We keep seeing this assertion that "yesterday's paradigms" "don't fit" in todays marketplace. The Vandersteen and Magnepan "paradigm" is just as valid as it was before the mythical "low mass" revolution didn't happen. That's just a bumper sticker slogan, meaning nothing. We are being asked to believe that people who don't care enough about sound to buy Vandersteen or Magnepan (or Eminent Technology, or Tekton, or any other good HEA loudspeaker) ARE interested in a loudspeaker which can be tuned. Yeah, sure. This "new" consumer, today's "paradigm", doesn't sit and listen to music critically, and doesn't care about non-tunable loudspeakers, let alone tunable ones.
Question: What makes any of the above loudspeakers "high mass"? In what sense? The drivers in ESL and magnetic-planar loudspeakers, and the driver's support structures, are lower in mass than the dynamic drivers and their "tunable" enclosures, are they not? So are the excellent Vandersteen Balsa Wood-structure drivers, and the "enclosures" they are mounted in.

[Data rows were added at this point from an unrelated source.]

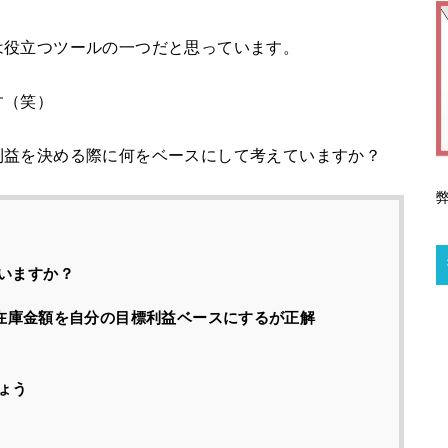
は役立つツールの一つだと思っています。
す（笑）
利益を決める際に何をベースにして考えていますか？
いますか？
品の在庫金額を自分の目標利益ベースにするが正解
ょう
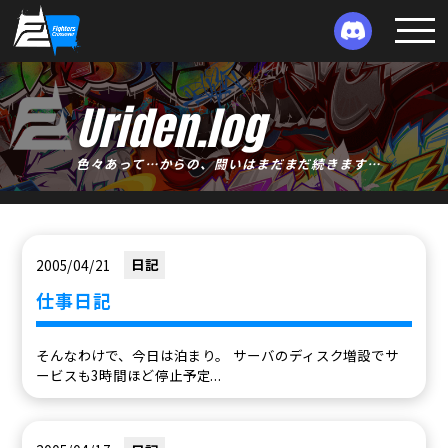
Uriden.log
色々あって…からの、闘いはまだまだ続きます…
2005/04/21
日記
仕事日記
そんなわけで、今日は泊まり。 サーバのディスク増設でサ
ービスも3時間ほど停止予定...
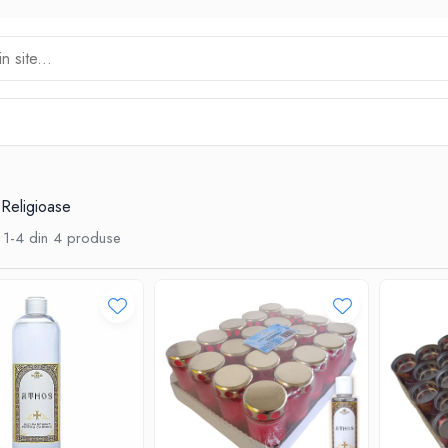
Religioase
1-
4
din
4
produse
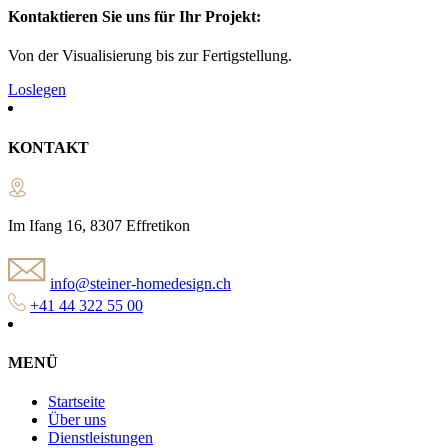
Kontaktieren Sie uns für Ihr Projekt:
Von der Visualisierung bis zur Fertigstellung.
Loslegen
KONTAKT
Im Ifang 16, 8307 Effretikon
info@steiner-homedesign.ch
+41 44 322 55 00
MENÜ
Startseite
Über uns
Dienstleistungen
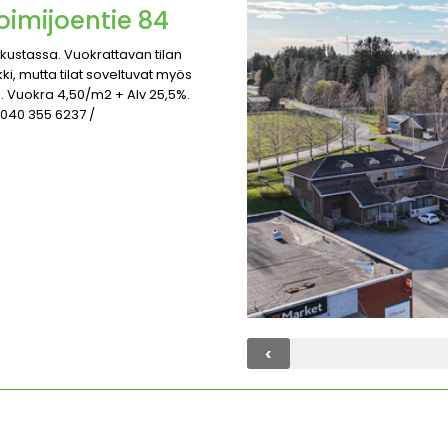
Loimijoentie 84
kustassa. Vuokrattavan tilan
i, mutta tilat soveltuvat myös
 Vuokra 4,50/m2 + Alv 25,5%.
 040 355 6237 /
‹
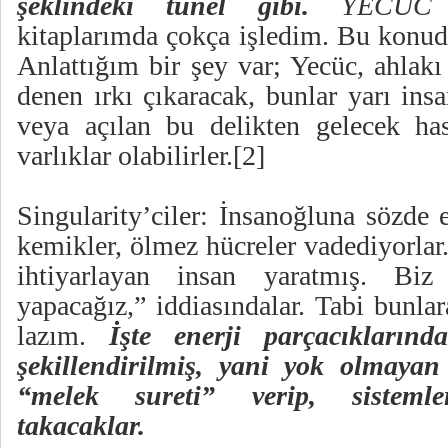
şeklindeki tünel gibi.
YECÜC
kitaplarımda çokça işledim. Bu konud
Anlattığım bir şey var; Yecüc, ahlak
denen ırkı çıkaracak, bunlar yarı insa
veya açılan bu delikten gelecek has
varlıklar olabilirler.
[2]
Singularity’ciler: İnsanoğluna sözde 
kemikler, ölmez hücreler vadediyorlar.
ihtiyarlayan insan yaratmış. Bi
yapacağız,” iddiasındalar. Tabi bunla
lazım.
İşte enerji parçacıklarınd
şekillendirilmiş, yani yok olmayan
“melek sureti” verip, sistemle
takacaklar.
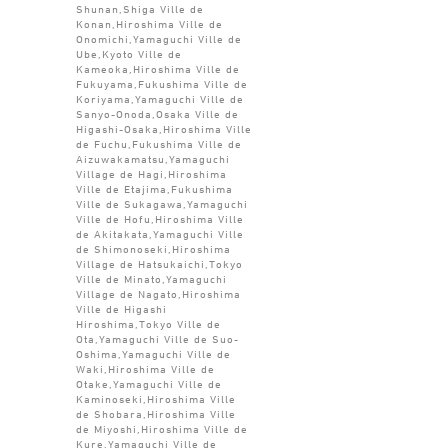
Shunan,Shiga Ville de
Konan,Hiroshima Ville de
Onomichi,Yamaguchi Ville de
Ube,Kyoto Ville de
Kameoka,Hiroshima Ville de
Fukuyama,Fukushima Ville de
Koriyama,Yamaguchi Ville de
Sanyo-Onoda,Osaka Ville de
Higashi-Osaka,Hiroshima Ville
de Fuchu,Fukushima Ville de
Aizuwakamatsu,Yamaguchi
Village de Hagi,Hiroshima
Ville de Etajima,Fukushima
Ville de Sukagawa,Yamaguchi
Ville de Hofu,Hiroshima Ville
de Akitakata,Yamaguchi Ville
de Shimonoseki,Hiroshima
Village de Hatsukaichi,Tokyo
Ville de Minato,Yamaguchi
Village de Nagato,Hiroshima
Ville de Higashi
Hiroshima,Tokyo Ville de
Ota,Yamaguchi Ville de Suo-
Oshima,Yamaguchi Ville de
Waki,Hiroshima Ville de
Otake,Yamaguchi Ville de
Kaminoseki,Hiroshima Ville
de Shobara,Hiroshima Ville
de Miyoshi,Hiroshima Ville de
Kure,Yamaguchi Ville de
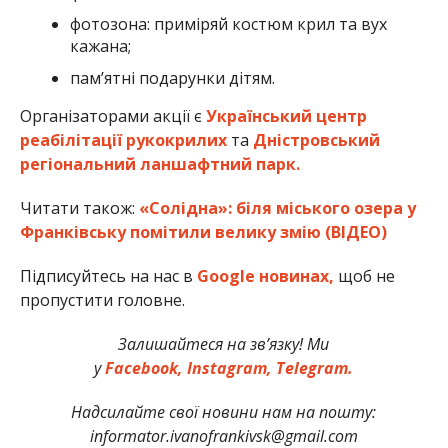
фотозона: приміряй костюм крил та вух
кажана;
памʼятні подарунки дітям.
Організаторами акції є
Український центр
реабілітації рукокрилих
та
Дністровський
регіональний ланшафтний парк.
Читати також:
«Солідна»: біля міського озера у
Франківську помітили велику змію (ВІДЕО)
Підписуйтесь на нас в
Google новинах,
щоб не
пропустити головне.
Залишайтеся на зв’язку! Ми
у
Facebook,
Instagram,
Telegram.
Надсилайте свої новини нам на пошту:
informator.ivanofrankivsk@gmail.com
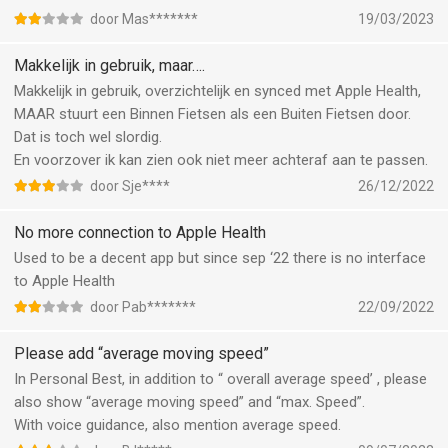
in the flow app and go back to the beat app again to see the
door Mas*******
19/03/2023
training load.
Missing a heart rate guiding feature; would love to train without
Makkelijk in gebruik, maar….
a set interval time but just a guidance voice that lets me know
Makkelijk in gebruik, overzichtelijk en synced met Apple Health,
that I hit my training HR….
MAAR stuurt een Binnen Fietsen als een Buiten Fietsen door.
Dat is toch wel slordig.
En voorzover ik kan zien ook niet meer achteraf aan te passen.
door Sje****
26/12/2022
No more connection to Apple Health
Used to be a decent app but since sep ‘22 there is no interface
to Apple Health
door Pab*******
22/09/2022
Please add “average moving speed”
In Personal Best, in addition to “ overall average speed’ , please
also show “average moving speed” and “max. Speed”.
With voice guidance, also mention average speed.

"Tune" a loudspeaker to do what? Allow more resonance? Great idea! Musical instruments are tunable for a very good reason---they play notes. The notes are either correct (in tune), or they are not (out of tune). A loudspeaker cannot be "tuned" to achieve an isolated, desired effect, unless the loudspeaker was designed without a target objective. Is reproduced sound now suddenly a purely subjective matter? "Tune" a loudspeaker to play a certain recording "better"? And retune it for another recording? Good luck selling that to the "new paradigm" consumer, whoever that mythical creature is.